QUESTIONS ON THE MATERIAL =>
A. In the film review below, shorten the paragraph beginning "There's no foolproof formula" into a brief bulleted list that keeps its main facts.
B. According to the film review below, in what town was "The Closer You Get" shot?
C. Carry on the film review below from its last sentence, in the same voice.

Top of EXTRACT PROVIDED

By Michael Gray"The Closer You Get," by Uberto Pasolini and Aileen Ritchie, running in the New York area from Feb. 25, and nationwide from March 15.
There’s no foolproof formula when it comes to making a megahit indie film, and when producers try to follow the blueprint of a proven winner they rarely get it right. Unpredictable factors like the acting chemistry of a starless cast, the timing of the film’s launch on the public, and blind luck come into play when a film of modest scale catches the world’s imagination and makes loads of money. For every ‘Waking Ned Devine’ and ‘The Full Monty’ there’s a stack of independent videos in the bargain bin that failed dismally at the box office.
But the long odds against repeat success don’t stop people from trying, and ‘The Full Monty’ producer Uberto Pasolini revisits in his latest film the theme of provincial menfolk embarking on a daft scheme to improve their lovelife.
Working with first-time director Aileen Ritchie, Pasolini shifts locale from England’s northeast to Ireland’s northwest for "The Closer You Get," a Ned meets Monty hybrid set in Donegal, and shot in Kincasslagh.

Bottom of EXTRACT PROVIDED
Top of THE DATA

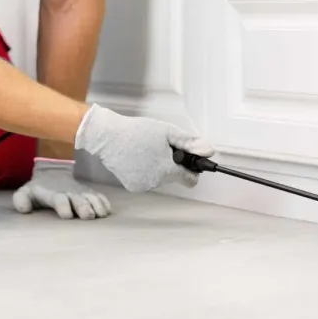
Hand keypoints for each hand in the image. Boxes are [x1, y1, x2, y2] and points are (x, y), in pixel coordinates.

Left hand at [12, 158, 111, 219]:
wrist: (52, 173)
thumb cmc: (38, 189)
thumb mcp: (25, 192)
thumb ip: (21, 200)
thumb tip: (24, 209)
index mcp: (53, 193)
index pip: (59, 199)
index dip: (63, 206)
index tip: (67, 215)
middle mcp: (69, 192)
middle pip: (78, 199)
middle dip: (83, 207)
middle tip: (89, 216)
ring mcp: (81, 191)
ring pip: (91, 197)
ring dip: (97, 205)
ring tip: (102, 215)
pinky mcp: (89, 192)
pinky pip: (99, 196)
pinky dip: (104, 202)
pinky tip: (108, 211)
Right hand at [74, 104, 215, 192]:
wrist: (108, 137)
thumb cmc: (137, 132)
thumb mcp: (167, 132)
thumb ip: (190, 143)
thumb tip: (209, 151)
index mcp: (167, 170)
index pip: (191, 180)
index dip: (193, 170)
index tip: (188, 161)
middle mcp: (156, 182)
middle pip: (174, 177)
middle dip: (172, 165)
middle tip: (160, 149)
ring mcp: (143, 186)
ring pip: (160, 179)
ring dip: (158, 168)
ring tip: (146, 152)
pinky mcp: (132, 186)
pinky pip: (147, 181)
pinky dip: (145, 172)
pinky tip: (137, 159)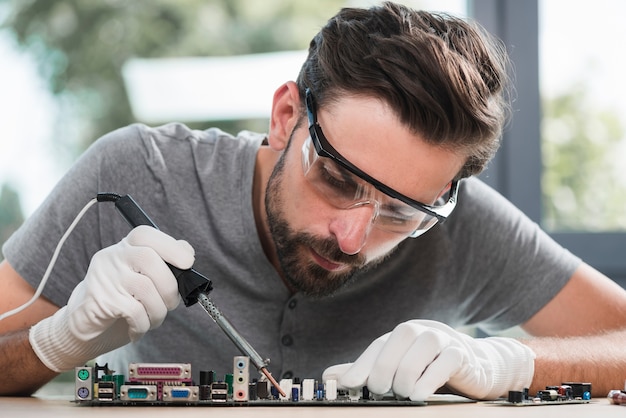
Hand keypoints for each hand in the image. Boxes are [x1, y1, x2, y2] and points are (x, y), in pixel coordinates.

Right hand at [29, 225, 194, 371]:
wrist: (83, 328)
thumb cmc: (121, 301)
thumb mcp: (143, 279)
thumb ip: (164, 264)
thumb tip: (187, 252)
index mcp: (125, 248)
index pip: (145, 234)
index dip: (171, 246)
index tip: (188, 262)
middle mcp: (112, 257)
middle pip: (149, 259)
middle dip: (170, 286)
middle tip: (171, 304)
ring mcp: (103, 277)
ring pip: (145, 288)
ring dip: (158, 311)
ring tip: (153, 319)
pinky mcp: (99, 300)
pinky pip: (134, 311)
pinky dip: (143, 325)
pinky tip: (137, 329)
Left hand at [322, 320, 534, 400]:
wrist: (481, 366)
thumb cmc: (433, 368)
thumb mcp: (400, 367)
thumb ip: (367, 372)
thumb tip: (330, 376)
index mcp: (403, 335)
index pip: (378, 346)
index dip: (361, 366)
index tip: (348, 386)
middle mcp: (421, 331)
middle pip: (395, 343)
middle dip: (384, 371)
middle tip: (383, 392)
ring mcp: (443, 340)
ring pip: (419, 349)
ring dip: (405, 377)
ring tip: (404, 394)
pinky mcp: (462, 354)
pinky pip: (445, 362)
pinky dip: (429, 380)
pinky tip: (419, 395)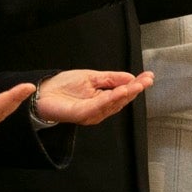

Bottom of THE DATA

RESULTS =>
A.
- No formula guarantees a megahit indie film, and producers who copy a proven winner rarely succeed.
- Unpredictable factors decide whether a modest film catches on and earns a lot: the chemistry of a starless cast, the timing of its release, and blind luck.
- For every hit like 'Waking Ned Devine' or 'The Full Monty,' many independent films fail at the box office and end up in the bargain bin.

B. Kincasslagh, in Donegal.

C.
This alleged comedy features a motley group of forlorn men hoping to win the romance sweepstakes by advertising in the Miami Herald personals page for women to accompany them to the upcoming St Martha’s Day dance. The village in which they live, Kilvara, is quaint, naturally, but short of women, and the lads don’t appreciate the few eligible females in their midst. With only a month to get ready, from the placement of their ad to the much-anticipated dance, the bachelors groom themselves, take a little exercise, and accessorize their wardrobes. They cut back on the pints to lose the belly and appear more attractive to the opposite sex, and even roll on some deodorant.
The women in the village weather out this foolishness with sunny dispositions, and get their own back by snogging with Spanish sailors from the trawlers that pull in to the harbor from time to time. With grim predictability and few laughs along the way, this parade of hopeless galoots comes to realize that the Miami brides may never arrive and that the women of the village will suit them just fine.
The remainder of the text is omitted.